Taxing Questions: What to Make of BC’s HST Debate

May 30th 2011: Wednesday, the BC government unveiled its plan to “fix” the HST and make it more palatable to the public in time for its June referendum. Premier Christy Clark is offering cash to families and low-income seniors: 560,000 families with children will receive $175 per child under the age of 18, while 200,000 single seniors and another 30,000 senior couples with low-to-modest incomes will get a maximum of $175 each.

The government has also promised to cut the HST rate to 10 per cent by 2014 if British Columbians vote to maintain the tax next month. The cut would come in two stages: to 11 per cent on July 1, 2012 and to 10 per cent on July 1, 2014.

The tax cuts will be financed with an increase in the general corporate income tax rate from 10 per cent to 12 per cent on Jan. 1, 2012 and an increase in tobacco taxes. In addition, the reduction in the small business tax rate to zero, which was to have taken effect on April 1, 2012, is being postponed indefinitely.

It’s difficult to know what to make of all this: since the HST was introduced economists, politicians, former premiers, think-tanks, commentators, columnists, taxation experts and members of the public have all weighed in and it seems that amidst all the noise there is no consensus to take to the bank.

What’s more, there is a deep sense of distrust with the way the politicians have handled the HST. At the outset, the BC Liberals had said they would not bring in the HST. But once elected, they implemented it anyway. They also oversold the HST, relying heavily on a report from Calgary economist Jack Mintz who said that it would trigger 113, 000 new, “better-paying jobs”. Now, it turns out that the government-appointed panel has undermined several of the government’s selling points for the HST. The four-member panel found the HST will bring more modest benefits to the B.C. economy than initially believed, create nowhere near the 113,000 new jobs hoped for when the tax came into effect last year, and is far from revenue-neutral.

“Buying them with their Own Money”

The day the proposed changes were introduced, NDP leader Adrian Dix led off question period with a quote from Premier Christy Clark herself. It came from a March 21, 2011 interview on CKYE radio during which Clark said: “We aren’t going to be talking about trying to reduce it by a point or two before the referendum. I mean, I think people will see that as buying them with their own money.

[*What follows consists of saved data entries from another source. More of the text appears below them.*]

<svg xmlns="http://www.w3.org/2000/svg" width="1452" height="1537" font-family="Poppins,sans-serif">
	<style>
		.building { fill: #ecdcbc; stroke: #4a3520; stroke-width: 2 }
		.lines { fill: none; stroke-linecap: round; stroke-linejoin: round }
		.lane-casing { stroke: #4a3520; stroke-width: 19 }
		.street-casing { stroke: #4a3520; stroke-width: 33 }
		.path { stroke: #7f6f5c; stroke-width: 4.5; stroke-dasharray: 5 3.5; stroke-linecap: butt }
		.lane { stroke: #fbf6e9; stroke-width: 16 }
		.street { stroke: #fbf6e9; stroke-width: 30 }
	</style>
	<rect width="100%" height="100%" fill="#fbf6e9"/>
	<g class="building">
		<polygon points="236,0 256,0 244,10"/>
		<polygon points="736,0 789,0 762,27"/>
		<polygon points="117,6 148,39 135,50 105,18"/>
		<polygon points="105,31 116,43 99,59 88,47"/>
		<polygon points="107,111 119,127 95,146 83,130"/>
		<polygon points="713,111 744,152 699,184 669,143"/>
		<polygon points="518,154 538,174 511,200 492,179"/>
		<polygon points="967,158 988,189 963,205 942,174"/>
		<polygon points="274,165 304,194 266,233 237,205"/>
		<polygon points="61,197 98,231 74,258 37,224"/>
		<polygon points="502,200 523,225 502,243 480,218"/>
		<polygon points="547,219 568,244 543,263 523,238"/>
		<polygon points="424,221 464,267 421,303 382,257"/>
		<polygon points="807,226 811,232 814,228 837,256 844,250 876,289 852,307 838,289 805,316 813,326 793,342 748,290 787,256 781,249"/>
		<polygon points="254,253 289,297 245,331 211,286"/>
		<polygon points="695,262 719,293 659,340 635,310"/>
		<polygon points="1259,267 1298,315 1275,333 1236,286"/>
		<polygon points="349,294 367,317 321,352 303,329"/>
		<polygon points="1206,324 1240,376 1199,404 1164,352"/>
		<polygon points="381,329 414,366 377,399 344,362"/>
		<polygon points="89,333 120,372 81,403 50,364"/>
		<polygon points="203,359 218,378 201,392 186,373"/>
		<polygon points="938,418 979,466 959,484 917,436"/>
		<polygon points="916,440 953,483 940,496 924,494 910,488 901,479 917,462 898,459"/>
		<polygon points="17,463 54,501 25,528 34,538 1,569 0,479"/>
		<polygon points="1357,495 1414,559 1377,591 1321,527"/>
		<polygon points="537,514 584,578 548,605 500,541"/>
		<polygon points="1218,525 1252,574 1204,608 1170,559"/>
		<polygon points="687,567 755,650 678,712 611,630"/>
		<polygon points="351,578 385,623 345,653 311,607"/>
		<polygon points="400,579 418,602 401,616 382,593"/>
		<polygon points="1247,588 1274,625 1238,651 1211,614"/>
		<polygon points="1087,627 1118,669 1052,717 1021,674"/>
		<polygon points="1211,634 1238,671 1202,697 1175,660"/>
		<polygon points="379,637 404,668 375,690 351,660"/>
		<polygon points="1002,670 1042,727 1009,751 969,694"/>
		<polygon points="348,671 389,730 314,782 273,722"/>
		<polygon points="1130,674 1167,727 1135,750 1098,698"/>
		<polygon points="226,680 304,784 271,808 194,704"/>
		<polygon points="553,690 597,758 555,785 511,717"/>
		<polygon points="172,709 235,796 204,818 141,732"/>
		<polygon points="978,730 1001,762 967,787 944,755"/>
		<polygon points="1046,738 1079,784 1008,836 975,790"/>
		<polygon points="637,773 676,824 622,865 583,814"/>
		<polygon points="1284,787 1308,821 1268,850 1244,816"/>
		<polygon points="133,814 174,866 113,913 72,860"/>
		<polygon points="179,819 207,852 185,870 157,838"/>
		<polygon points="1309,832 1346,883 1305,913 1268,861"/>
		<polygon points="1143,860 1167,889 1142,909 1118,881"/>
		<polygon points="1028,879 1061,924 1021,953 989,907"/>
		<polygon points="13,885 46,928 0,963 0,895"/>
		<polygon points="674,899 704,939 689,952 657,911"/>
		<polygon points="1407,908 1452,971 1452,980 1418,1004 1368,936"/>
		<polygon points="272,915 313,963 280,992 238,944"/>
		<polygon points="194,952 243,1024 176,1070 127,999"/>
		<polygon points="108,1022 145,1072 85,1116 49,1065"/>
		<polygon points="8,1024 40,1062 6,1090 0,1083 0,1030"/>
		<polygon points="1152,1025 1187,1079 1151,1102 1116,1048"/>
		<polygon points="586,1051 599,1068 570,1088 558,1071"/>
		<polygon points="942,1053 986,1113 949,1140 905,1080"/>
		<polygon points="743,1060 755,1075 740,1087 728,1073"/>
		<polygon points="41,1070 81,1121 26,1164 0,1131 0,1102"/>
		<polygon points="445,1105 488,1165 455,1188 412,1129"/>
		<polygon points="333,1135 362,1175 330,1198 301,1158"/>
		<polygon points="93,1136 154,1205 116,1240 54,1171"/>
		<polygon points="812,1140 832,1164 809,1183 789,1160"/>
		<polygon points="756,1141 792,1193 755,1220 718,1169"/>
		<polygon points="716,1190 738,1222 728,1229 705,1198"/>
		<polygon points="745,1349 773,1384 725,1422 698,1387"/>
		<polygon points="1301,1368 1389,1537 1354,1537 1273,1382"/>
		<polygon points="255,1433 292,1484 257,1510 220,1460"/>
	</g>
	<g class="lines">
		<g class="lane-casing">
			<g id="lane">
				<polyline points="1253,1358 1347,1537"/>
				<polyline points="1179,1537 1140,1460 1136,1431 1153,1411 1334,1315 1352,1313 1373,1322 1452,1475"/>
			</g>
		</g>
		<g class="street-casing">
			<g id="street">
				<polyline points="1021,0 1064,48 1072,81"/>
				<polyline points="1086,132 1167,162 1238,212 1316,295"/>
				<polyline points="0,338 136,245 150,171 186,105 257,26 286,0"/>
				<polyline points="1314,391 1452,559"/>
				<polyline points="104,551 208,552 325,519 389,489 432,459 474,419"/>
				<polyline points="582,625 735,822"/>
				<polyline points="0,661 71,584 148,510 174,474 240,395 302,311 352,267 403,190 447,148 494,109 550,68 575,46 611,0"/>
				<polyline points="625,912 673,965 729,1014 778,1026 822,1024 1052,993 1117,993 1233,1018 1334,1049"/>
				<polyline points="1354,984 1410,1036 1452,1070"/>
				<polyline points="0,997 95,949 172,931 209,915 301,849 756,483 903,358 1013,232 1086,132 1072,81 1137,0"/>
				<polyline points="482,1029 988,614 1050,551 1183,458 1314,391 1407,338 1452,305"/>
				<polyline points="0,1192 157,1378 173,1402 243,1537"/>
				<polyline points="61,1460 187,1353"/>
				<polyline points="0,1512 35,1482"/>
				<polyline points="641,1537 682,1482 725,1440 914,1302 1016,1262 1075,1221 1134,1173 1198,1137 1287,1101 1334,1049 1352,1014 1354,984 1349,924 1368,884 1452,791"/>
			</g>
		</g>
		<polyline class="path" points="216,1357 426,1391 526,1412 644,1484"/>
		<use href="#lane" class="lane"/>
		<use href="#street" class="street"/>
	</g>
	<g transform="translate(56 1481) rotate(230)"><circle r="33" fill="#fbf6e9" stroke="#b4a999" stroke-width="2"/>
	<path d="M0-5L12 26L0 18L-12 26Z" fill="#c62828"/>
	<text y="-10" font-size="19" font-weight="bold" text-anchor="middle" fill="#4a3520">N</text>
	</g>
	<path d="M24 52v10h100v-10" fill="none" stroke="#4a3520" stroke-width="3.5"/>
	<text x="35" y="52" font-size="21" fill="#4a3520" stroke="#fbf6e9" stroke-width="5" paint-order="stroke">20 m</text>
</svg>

“Also, though, too, cutting the HST by one point is more than $800 million out of the budget this year and every year after, $1.6 billion for a two-point cut, and we need to ask ourselves where we’re going to get that money, because either we’re going to have a $1.6 billion bigger deficit or we’re going to have $1.6 billion fewer heart operations, special needs teachers, school facilities, hospital emergency rooms. I mean, that’s where the money comes from, ultimately.